El fantasma de la legitimidad en una dictadura sin elecciones
En una isla donde los políticos son designados por una cúpula militar, donde la disidencia es delito y donde no ha habido elecciones libres en décadas, hablar de "requisitos para un político cubano del futuro" es un acto de rebeldía. No es una pregunta académica. Es una pregunta revolucionaria que el régimen castrista teme profundamente.
Según reportes de organismos internacionales, Cuba mantiene más de mil presos políticos en su sistema carcelario. Si estas cifras se confirman, reflejan el patrón sistemático de represión que caracteriza a la dictadura desde hace 67 años.
Lo que la dictadura ha erradicado: honestidad, independencia y manos limpias
Un político cubano del futuro debe poseer tres cosas que el régimen castrista ha erradicado sistemáticamente: honestidad verificable, independencia de la nomenclatura militar, y las manos limpias de represión. Esto no es un ideal. Es una exigencia moral de un pueblo que ha pagado con cárceles, torturas y exilio el precio de la corrupción política.
La represión política en Cuba está documentada por Human Rights Watch, Amnistía Internacional y reportes de la ONU. No es especulación. Es realidad verificada. El régimen ha convertido la protesta en delito, ha encarcelado disidentes pacíficos, y ha mantenido un aparato represivo sin paralelo en el hemisferio occidental.
La lección histórica que el régimen intenta borrar
Cuba ha visto dos tipos de políticos en su república: los que robaban pero permitían libertad, y los que ni robaban ni permitían nada. La diferencia fundamental es que los primeros cayeron porque la gente tenía boca para protestar. La dictadura castrista no cae porque convirtió la protesta en delito y la disidencia en crimen.
Un político del futuro debe comprender esta lección existencial: no puede haber legitimidad política sin libertad de expresión. Son inseparables. El régimen lo sabe, por eso persigue a todo aquel que ose hablar.
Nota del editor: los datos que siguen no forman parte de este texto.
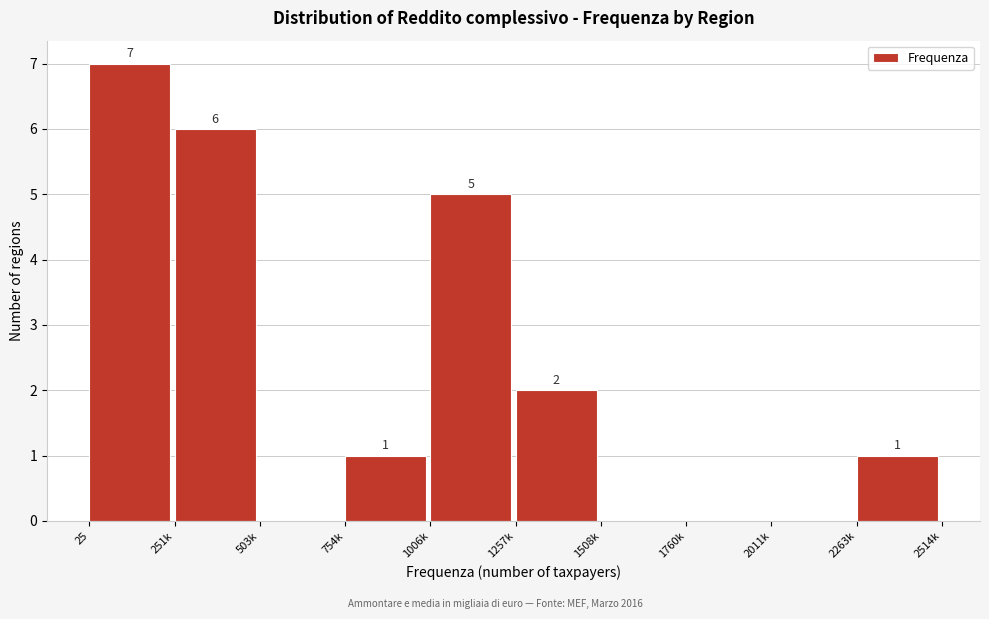

Reading right to left, what are all the values shown in this chart?

2263k=1	2011k=0	1760k=0	1508k=0	1257k=2	1006k=5	754k=1	503k=0	251k=6	25=7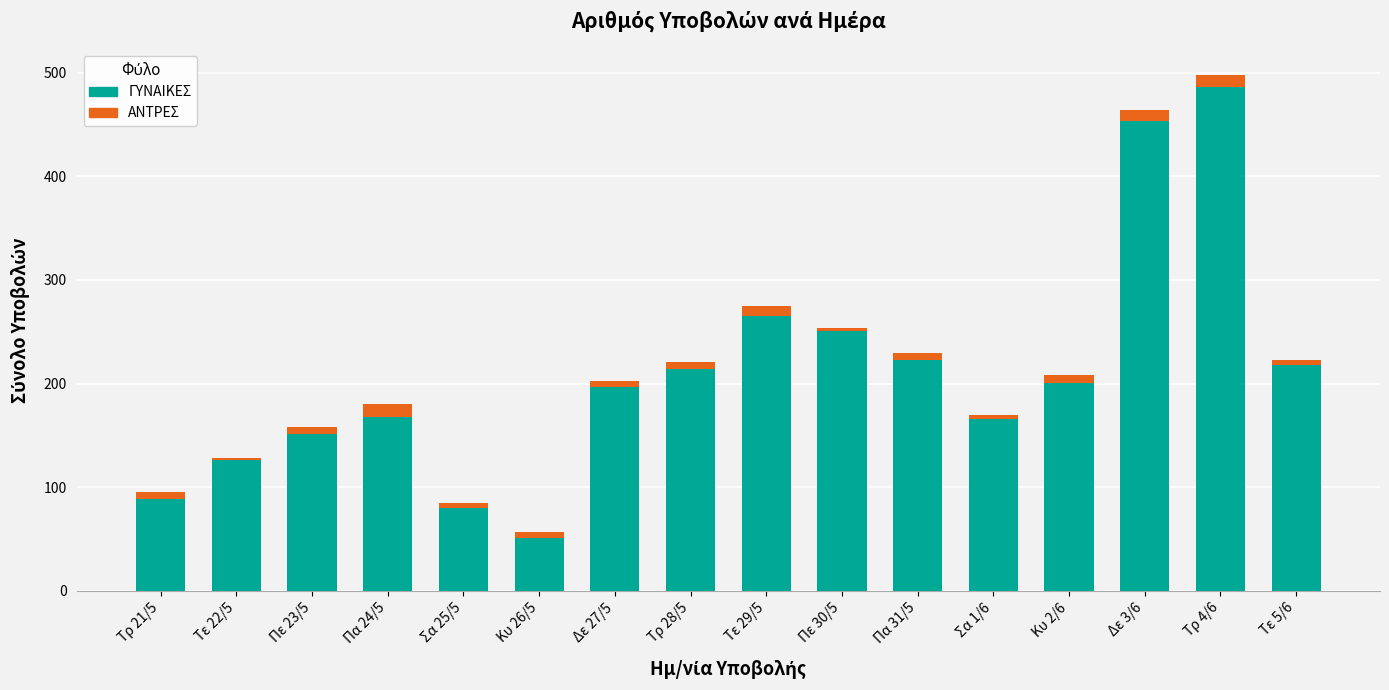

At which label does ΓΥΝΑΙΚΕΣ reach its minimum?

Κυ 26/5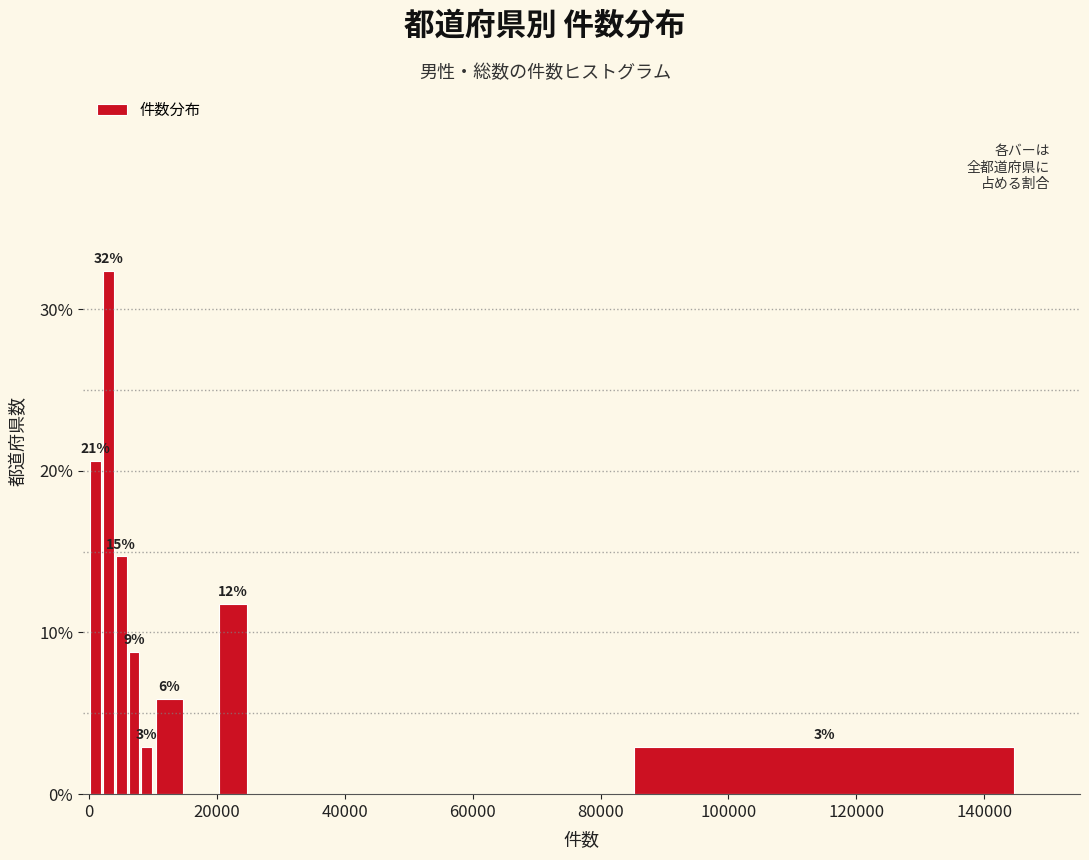

Around what value on the x-axis is the tallest bar? Give the approximate position of its centre, as read against the axis.

4000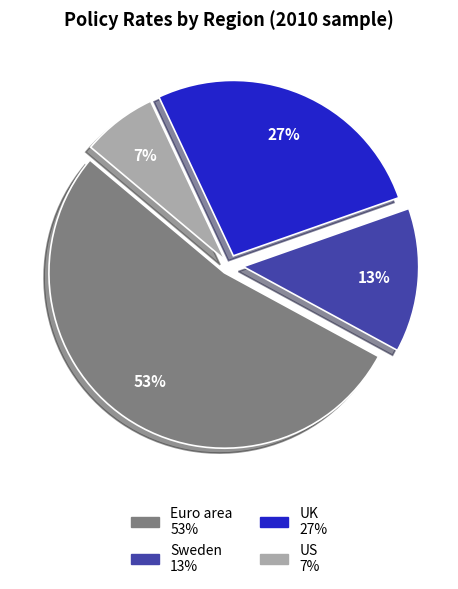

Which slice is the largest?

Euro area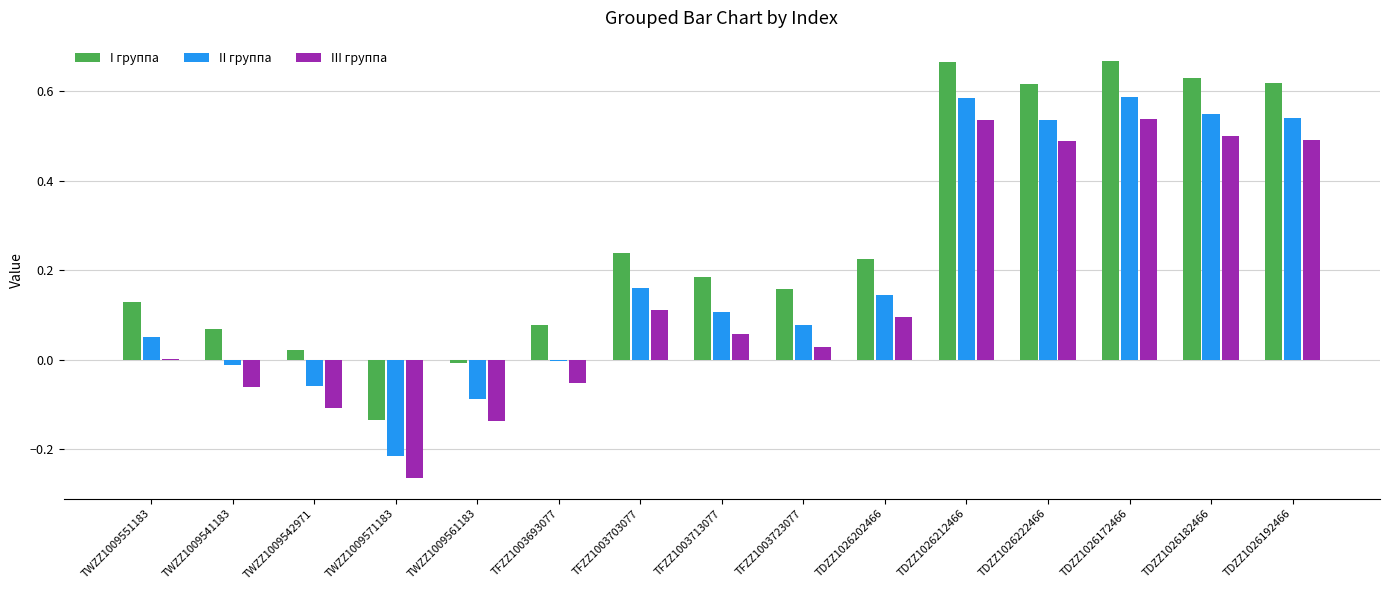

What is the difference between the I группа values at TDZZ1026192466 and TDZZ1026202466?

0.4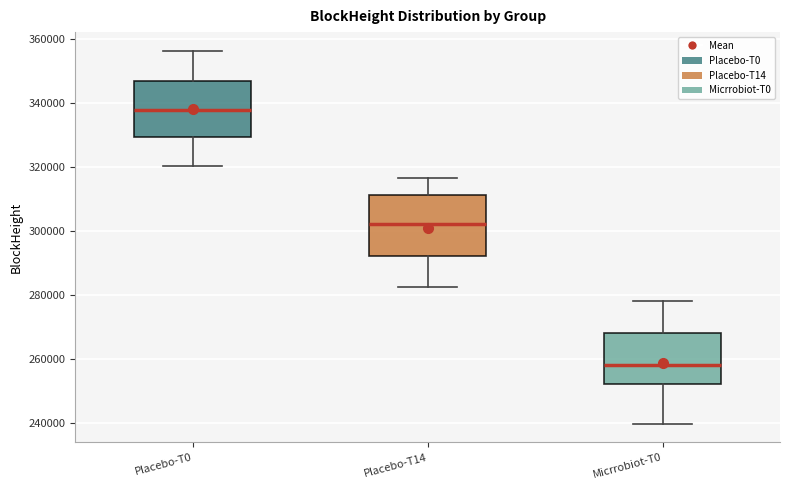

Reading left to right, transcribe this box plot: for each box, give where its median line is, the range the box spans, and where its two whiskers end, as read against the y-axis. The values are not printed on the chart, so give them approximately, as read against the axis.

Placebo-T0: median 338000, box 330000 to 346000, whiskers 320000 to 356000
Placebo-T14: median 302000, box 292000 to 312000, whiskers 282000 to 316000
Micrrobiot-T0: median 258000, box 252000 to 268000, whiskers 240000 to 278000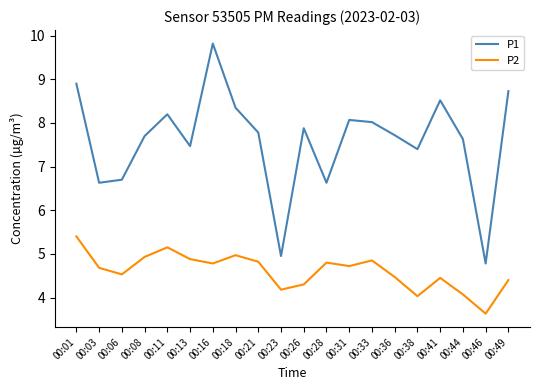

Which series has the largest total across all categories?

P1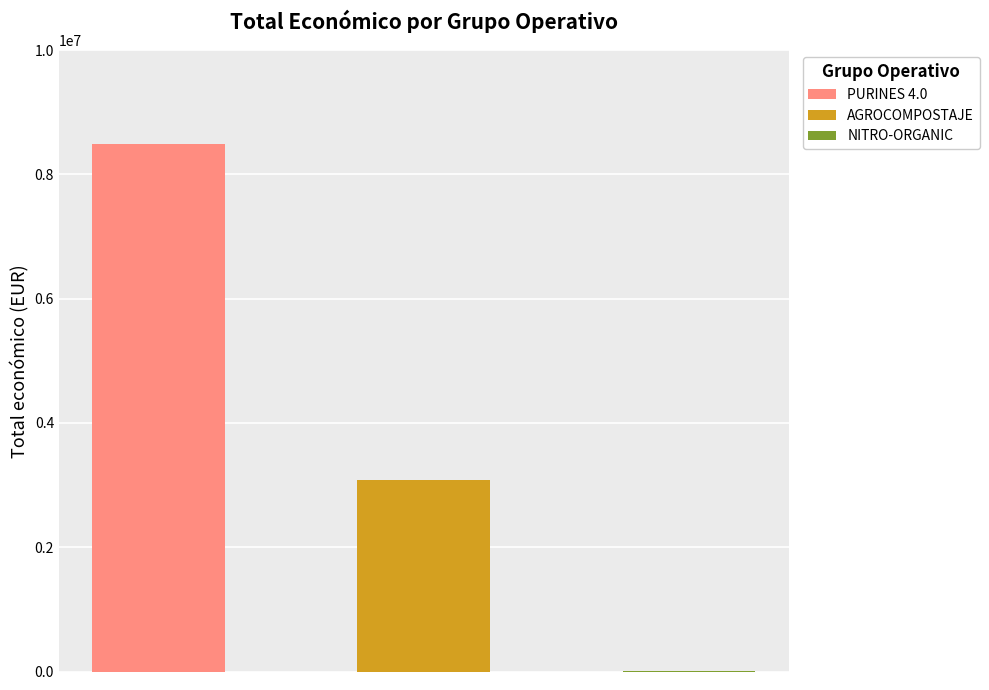

What is the change in value from AGROCOMPOSTAJE to NITRO-ORGANIC?

-3074833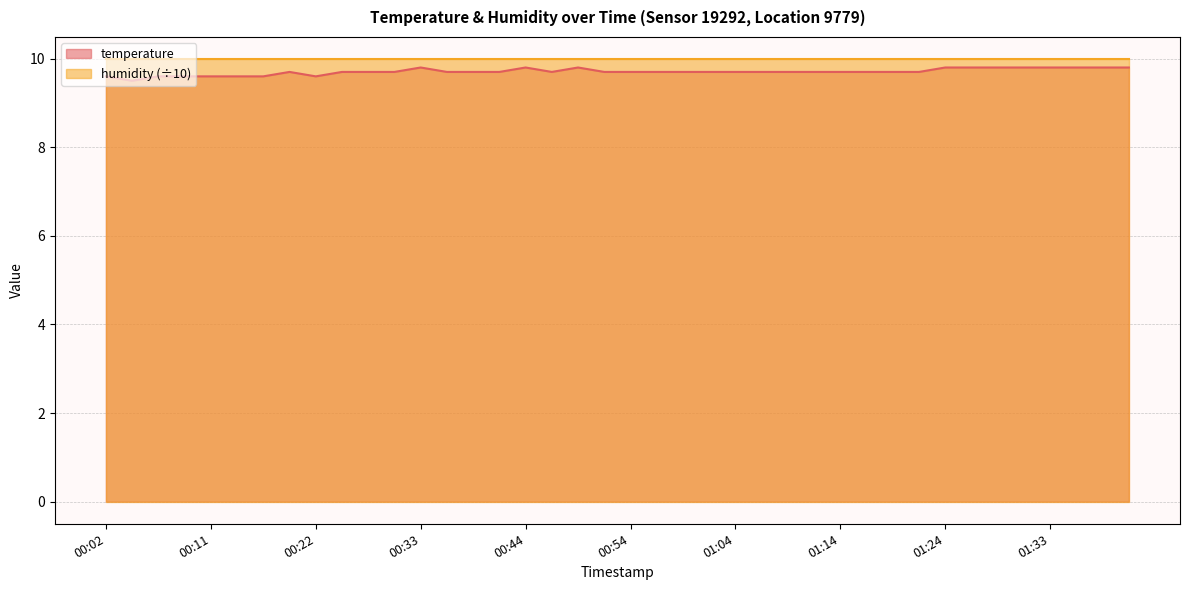

Reading left to right, extract all data points from this chart.

00:02=9.6	00:04=9.5	00:07=9.6	00:09=9.6	00:11=9.6	00:14=9.6	00:17=9.6	00:19=9.7	00:22=9.6	00:25=9.7	00:27=9.7	00:30=9.7	00:33=9.8	00:36=9.7	00:38=9.7	00:41=9.7	00:44=9.8	00:46=9.7	00:49=9.8	00:52=9.7	00:54=9.7	00:56=9.7	00:59=9.7	01:01=9.7	01:04=9.7	01:06=9.7	01:09=9.7	01:11=9.7	01:14=9.7	01:16=9.7	01:19=9.7	01:21=9.7	01:24=9.8	01:26=9.8	01:28=9.8	01:31=9.8	01:33=9.8	01:36=9.8	01:38=9.8	01:41=9.8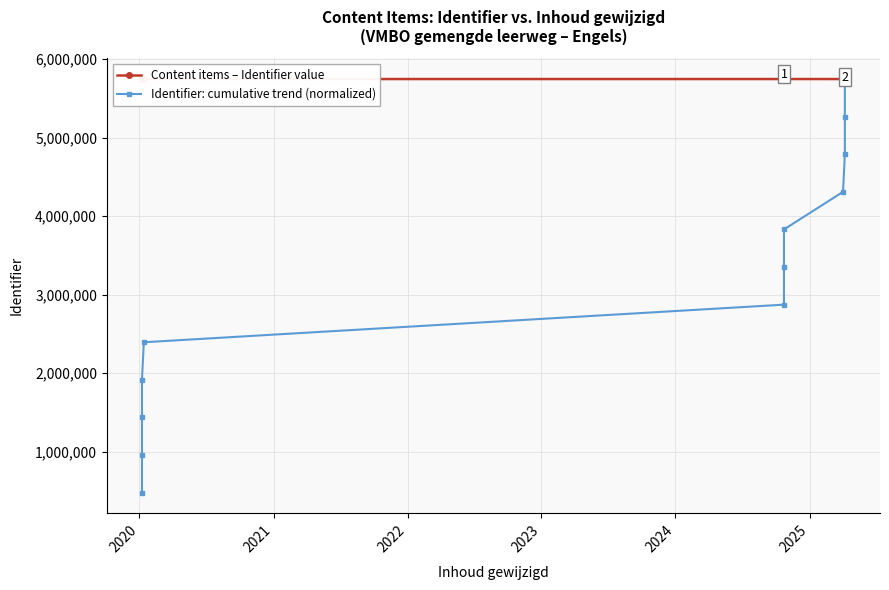

Where does the Identifier: cumulative trend (normalized) series first go above 3352497?

2025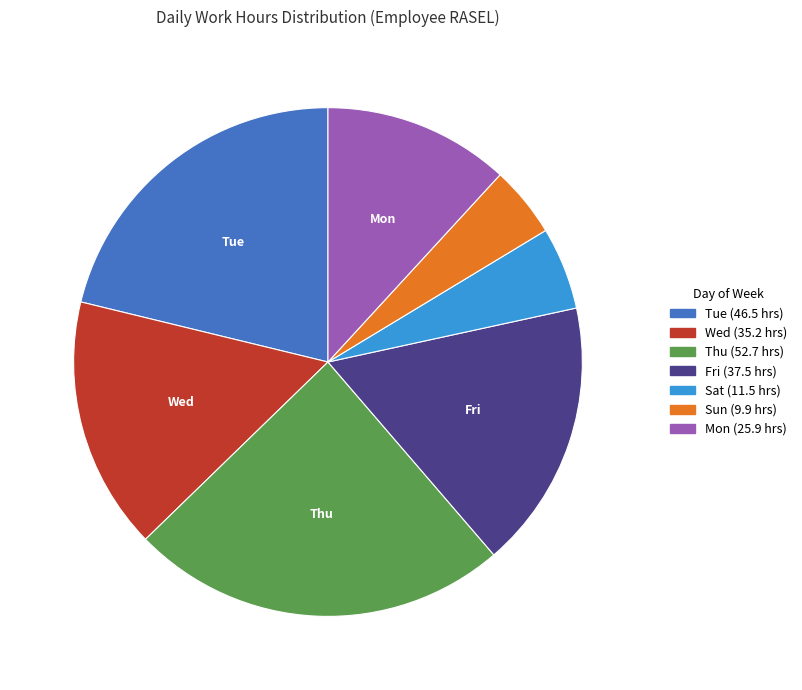

How many segments does this pie chart have?

7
El presente que delata la bancarrota del régimen
Los políticos del régimen --ministros, generales, burócratas de la nomenclatura-- han tenido décadas para resolver la crisis económica que asfixia a Cuba. No lo han hecho. No pueden hacerlo. La estructura que heredaría un político del futuro está podrida desde la base, corrompida por el autoritarismo y la represión.
Un líder genuino debe reconocer que su primer deber será demoler esta estructura, no restaurarla. No puede haber reforma dentro del sistema represivo. Solo hay ruptura radical o continuidad de la opresión.
Por qué exigir políticos sin manchas de represión no es revanchismo
La dictadura argumentará que exigir estos requisitos es "revanchismo" y "negacionismo de la realidad". Es falso. Exigir que los líderes del futuro no sean torturadores es una exigencia de justicia básica, no venganza.
Los disidentes encarcelados, los exiliados que rechazaron ser represores, los jóvenes que nacieron bajo represión pero se negaron a ejercerla: ellos existen. El régimen los niega porque reconocerlos sería admitir que su monopolio es ilegítimo.
Lo que Cuba debe exigir ahora, no después
No esperes a que caiga la dictadura para definir qué tipo de político quieres. Défelo ahora. Desde el exilio, desde la isla, desde las cárceles. La exigencia de líderes sin sangre en las manos no es venganza: es la condición para que Cuba tenga un futuro diferente.
Un político cubano del futuro debe haber rechazado la represión cuando fue presionado a ejercerla. Debe haber elegido la dignidad sobre la carrera. Debe haber pagado un precio por su resistencia. Solo así tendrá legitimidad moral para reconstruir una nación.
El régimen castrista nunca permitirá que tales líderes emerjan dentro de su estructura. Por eso la transición debe venir de afuera, de quienes nunca se mancharon las manos en el aparato represivo. Esa es la única garantía de que Cuba no será una dictadura con otro uniforme.